A poster about the 1973 coup in Chile, made by Neil the same year, is on display in the exhibition. He was 19 and had just left school.
Neil’s eyes were opened to politics when he got involved with the Centerprise bookshop and cultural centre, which had just opened in Kingsland High Street, Dalston, becoming a focal point for people interested in radical ideas.
“The posters were responses to political situations,” explained Neil, who is now 62 and splits his time between living in Haringey and Snowdonia.
“Certainly at Centreprise there was the sense that a lot of things needed improving in Hackney.
“There were lots of campaigns around the provision of nurses or class sizes, and a lot around housing, so a lot of the work produced was highly political.
“A lot of people were either using posters or photography or print to look at how to make things better for people in some way.”
The posters were used to advertise meetings, or to lobby the councillors “who were pretty remote from what was going on” at the time.
Neil made the Chile poster at the Lenthal Road workshop, which was a bit like a garage where he was taught by “a very old chap” whose name he can’t remember.
“It was quite difficult to produce posters then,” said Neil. “Either you needed a lot of money or you needed somewhere to do it yourself.”

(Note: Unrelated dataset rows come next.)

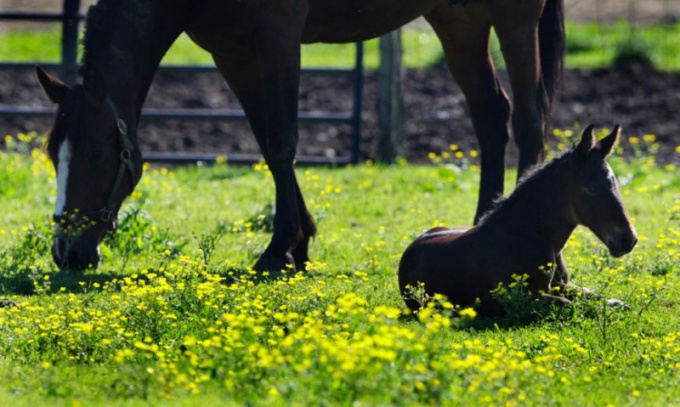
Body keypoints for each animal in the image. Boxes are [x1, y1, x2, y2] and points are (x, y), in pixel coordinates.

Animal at [37, 0, 564, 274]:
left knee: (529, 118)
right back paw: (478, 226)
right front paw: (300, 241)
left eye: (97, 154)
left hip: (513, 17)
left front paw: (278, 249)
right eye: (52, 156)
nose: (68, 252)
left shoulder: (279, 33)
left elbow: (283, 141)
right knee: (490, 114)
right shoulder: (232, 52)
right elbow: (267, 143)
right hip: (460, 20)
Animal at [398, 126, 636, 318]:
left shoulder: (565, 286)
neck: (529, 235)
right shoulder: (517, 298)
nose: (628, 239)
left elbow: (606, 300)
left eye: (616, 183)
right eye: (591, 188)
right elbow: (574, 305)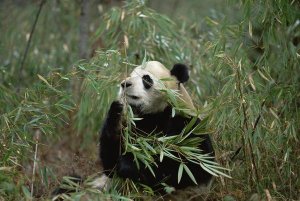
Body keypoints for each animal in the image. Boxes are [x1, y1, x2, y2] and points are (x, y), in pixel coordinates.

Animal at [99, 61, 214, 192]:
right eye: (129, 75)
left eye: (146, 79)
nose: (125, 84)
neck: (154, 114)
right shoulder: (133, 125)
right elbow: (110, 165)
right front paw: (116, 110)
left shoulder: (186, 125)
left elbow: (192, 168)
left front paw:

The design was made using three colours, and Neil had to cut all the stencils out by hand.
“It was a very laborious, slow process,” he said. “It’s not like now where you can put something online in three or four minutes. It took me three or four days. We fly posted it around Hackney, which isn’t really something you see now.”
About 100 would have been produced of each design, but the one in the exhibition is the only surviving copy he knows of.
“You just fly posted them,” he said. “At the time it would never have occurred to us there would be any interest in it so many years later.”
Catherine Daunt from the British Museum will will give a talk at the museum in Reading Lane on July 27 at 6.30pm. The exhibition runs until September 16.